Dr Ravindra T. Desai

This research area focuses on understanding how planetary magnetospheres and their radiation belts interact with their surrounding plasma environments. Over the past few years I have developed a massively parallel particle simulation code which runs in-line with our global-MHD simulations, to examine the dynamics of energetic particle distributions within realistic magnetospheric fields. This model won funding under the SPF SWIMMR programme to deliver worst-case space weather scenario prediction to the UK MET Office Space Weather Operations Centre. I am also interested in beyond MHD global modelling.

The left-hand panel shows global-MHD simulations of an interplanetary shock impacting the terrestrial magnetosphere and the right-hand panel shows a Van Allen radiation belt evolving within the MHD fields

This research area focusses on understanding how the nascent solar wind and impulsive phenomena such as jets, coronal mass ejections (CMEs) and solar energetic particles (SEPs) propagate through the heliosphere.

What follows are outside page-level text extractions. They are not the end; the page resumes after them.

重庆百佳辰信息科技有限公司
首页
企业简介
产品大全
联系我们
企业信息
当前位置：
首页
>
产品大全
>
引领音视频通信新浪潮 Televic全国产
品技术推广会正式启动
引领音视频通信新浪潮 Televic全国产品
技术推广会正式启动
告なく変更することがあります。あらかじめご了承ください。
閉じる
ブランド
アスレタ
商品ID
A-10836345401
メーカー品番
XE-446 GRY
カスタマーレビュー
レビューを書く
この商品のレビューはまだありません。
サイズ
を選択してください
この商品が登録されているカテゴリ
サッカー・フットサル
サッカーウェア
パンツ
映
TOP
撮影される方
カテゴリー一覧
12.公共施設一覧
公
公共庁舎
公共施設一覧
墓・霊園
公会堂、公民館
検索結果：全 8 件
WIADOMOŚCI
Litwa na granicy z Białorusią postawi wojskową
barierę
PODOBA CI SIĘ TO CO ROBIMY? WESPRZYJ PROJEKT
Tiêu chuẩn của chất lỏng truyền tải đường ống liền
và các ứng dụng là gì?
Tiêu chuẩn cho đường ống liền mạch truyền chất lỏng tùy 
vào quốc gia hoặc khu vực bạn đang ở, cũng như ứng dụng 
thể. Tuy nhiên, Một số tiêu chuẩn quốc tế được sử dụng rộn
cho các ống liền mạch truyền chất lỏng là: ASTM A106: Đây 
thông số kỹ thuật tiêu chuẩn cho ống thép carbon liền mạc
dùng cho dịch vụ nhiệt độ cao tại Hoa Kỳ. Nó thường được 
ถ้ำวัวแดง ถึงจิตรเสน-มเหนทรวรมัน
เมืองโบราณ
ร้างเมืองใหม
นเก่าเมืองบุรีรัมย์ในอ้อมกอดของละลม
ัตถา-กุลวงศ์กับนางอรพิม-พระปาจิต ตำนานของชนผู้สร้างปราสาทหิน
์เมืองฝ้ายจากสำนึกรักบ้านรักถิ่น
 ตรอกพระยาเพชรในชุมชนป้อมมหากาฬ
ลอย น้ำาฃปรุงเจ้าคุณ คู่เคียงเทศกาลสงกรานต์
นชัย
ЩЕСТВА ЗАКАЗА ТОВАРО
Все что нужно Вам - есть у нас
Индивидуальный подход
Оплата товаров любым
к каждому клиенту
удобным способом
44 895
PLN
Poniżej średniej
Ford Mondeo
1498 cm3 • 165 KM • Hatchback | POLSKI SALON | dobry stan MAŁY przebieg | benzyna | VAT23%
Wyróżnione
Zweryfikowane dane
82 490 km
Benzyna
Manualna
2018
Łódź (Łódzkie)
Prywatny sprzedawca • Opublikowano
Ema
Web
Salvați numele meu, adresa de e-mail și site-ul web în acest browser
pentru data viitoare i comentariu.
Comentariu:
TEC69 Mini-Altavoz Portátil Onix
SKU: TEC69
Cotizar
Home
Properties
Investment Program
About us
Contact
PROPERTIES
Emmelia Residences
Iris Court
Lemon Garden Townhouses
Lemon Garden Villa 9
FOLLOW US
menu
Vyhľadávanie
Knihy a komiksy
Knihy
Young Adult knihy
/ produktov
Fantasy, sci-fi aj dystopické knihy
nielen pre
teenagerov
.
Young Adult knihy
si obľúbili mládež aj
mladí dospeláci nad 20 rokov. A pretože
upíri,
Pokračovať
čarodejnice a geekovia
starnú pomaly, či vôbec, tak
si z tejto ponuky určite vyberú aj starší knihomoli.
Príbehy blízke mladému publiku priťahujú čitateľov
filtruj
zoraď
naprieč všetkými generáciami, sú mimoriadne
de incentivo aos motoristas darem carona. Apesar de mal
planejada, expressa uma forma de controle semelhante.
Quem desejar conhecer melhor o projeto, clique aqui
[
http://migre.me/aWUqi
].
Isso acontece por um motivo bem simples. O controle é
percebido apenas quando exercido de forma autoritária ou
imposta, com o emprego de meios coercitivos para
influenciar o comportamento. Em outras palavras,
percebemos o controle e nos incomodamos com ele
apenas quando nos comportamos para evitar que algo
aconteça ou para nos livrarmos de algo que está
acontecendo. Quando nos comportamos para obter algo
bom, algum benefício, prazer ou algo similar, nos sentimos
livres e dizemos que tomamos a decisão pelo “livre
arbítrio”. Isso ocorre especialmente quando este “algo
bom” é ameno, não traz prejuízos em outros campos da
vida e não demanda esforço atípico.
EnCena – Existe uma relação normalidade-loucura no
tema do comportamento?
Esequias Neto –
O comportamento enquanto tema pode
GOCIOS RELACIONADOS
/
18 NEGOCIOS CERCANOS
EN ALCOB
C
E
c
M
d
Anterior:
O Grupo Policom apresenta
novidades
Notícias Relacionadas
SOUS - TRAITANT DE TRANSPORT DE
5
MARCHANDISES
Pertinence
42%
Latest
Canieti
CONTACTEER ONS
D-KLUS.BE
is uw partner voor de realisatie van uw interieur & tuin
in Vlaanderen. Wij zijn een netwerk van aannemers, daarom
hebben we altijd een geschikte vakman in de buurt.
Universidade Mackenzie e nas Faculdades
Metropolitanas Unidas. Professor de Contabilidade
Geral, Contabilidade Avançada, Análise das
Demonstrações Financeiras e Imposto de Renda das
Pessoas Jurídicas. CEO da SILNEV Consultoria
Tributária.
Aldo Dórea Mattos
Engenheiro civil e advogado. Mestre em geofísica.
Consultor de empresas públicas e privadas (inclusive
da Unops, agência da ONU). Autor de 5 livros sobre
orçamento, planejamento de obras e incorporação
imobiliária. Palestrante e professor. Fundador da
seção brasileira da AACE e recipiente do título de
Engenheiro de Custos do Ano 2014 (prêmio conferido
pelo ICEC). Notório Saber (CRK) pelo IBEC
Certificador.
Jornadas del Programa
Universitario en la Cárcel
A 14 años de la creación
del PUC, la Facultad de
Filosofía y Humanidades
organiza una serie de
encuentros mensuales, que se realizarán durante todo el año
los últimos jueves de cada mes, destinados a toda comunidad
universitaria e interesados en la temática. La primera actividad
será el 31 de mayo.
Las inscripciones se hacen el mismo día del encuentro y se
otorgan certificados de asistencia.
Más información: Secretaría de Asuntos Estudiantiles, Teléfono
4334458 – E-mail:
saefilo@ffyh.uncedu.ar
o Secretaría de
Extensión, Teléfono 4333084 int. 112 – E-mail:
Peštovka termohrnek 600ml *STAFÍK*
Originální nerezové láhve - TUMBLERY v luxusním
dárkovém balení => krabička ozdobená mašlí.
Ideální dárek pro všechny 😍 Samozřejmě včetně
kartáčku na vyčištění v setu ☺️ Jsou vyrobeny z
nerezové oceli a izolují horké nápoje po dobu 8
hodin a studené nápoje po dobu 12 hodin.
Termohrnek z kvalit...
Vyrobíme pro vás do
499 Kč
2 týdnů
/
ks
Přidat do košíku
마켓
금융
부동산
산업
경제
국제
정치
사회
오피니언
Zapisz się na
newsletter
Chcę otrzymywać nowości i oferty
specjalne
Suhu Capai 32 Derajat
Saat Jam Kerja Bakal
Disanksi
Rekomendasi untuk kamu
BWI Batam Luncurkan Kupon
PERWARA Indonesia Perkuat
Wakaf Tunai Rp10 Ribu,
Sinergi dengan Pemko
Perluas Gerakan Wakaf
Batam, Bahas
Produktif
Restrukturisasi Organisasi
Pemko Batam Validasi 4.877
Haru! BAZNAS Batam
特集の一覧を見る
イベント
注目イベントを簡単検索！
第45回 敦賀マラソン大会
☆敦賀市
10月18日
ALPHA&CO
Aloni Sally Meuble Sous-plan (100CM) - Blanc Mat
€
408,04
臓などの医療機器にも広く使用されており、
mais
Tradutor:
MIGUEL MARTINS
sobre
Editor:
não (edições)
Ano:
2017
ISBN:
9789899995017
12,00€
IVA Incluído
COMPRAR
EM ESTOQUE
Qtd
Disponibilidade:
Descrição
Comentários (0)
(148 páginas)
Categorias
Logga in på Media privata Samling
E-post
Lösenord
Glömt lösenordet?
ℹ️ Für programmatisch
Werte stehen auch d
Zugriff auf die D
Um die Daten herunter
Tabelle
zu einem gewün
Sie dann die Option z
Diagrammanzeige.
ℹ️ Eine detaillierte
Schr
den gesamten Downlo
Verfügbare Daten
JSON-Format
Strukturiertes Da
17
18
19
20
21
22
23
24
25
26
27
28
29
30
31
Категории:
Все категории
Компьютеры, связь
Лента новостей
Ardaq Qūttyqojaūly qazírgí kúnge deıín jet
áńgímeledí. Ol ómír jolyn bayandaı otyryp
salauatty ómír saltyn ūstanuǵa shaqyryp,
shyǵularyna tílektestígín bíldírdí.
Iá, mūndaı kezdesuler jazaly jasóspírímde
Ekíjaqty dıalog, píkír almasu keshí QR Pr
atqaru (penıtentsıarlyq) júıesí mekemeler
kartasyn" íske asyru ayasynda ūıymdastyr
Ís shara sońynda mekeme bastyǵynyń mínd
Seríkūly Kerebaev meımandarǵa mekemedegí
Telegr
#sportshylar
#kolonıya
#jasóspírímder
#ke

The solar wind and coronal mass ejections are modelled using three dimensional magnetohydridynamic simulations codes. 

The above figure shows a 3-D MHD simulation of a Gibson-Low flux rope erupting at the solar surface from within a magnetostatic solar corona.

This research area focuses on modelling fundamental plasma phenomena, such as the generation of space plasma micro-instabilities and the interaction of plasmas with a charged spaceraft, using Particle-In-Cell and Hybrid simulation codes. I am currently supervising several students who are examining how plasma waves are generated in the Jovian system and how Saturnian plasmas interacted with the Cassini spacecraft during the Grand Finale. 

The left-hand panel shows a full PIC simulation of the Cassini spacecraft interacting with Saturn's ionosphere during the Grand Finale. The right-hand panel shows hybrid simulations of an anisotropic particle distribution as it generates an electromagnetic plasma instability.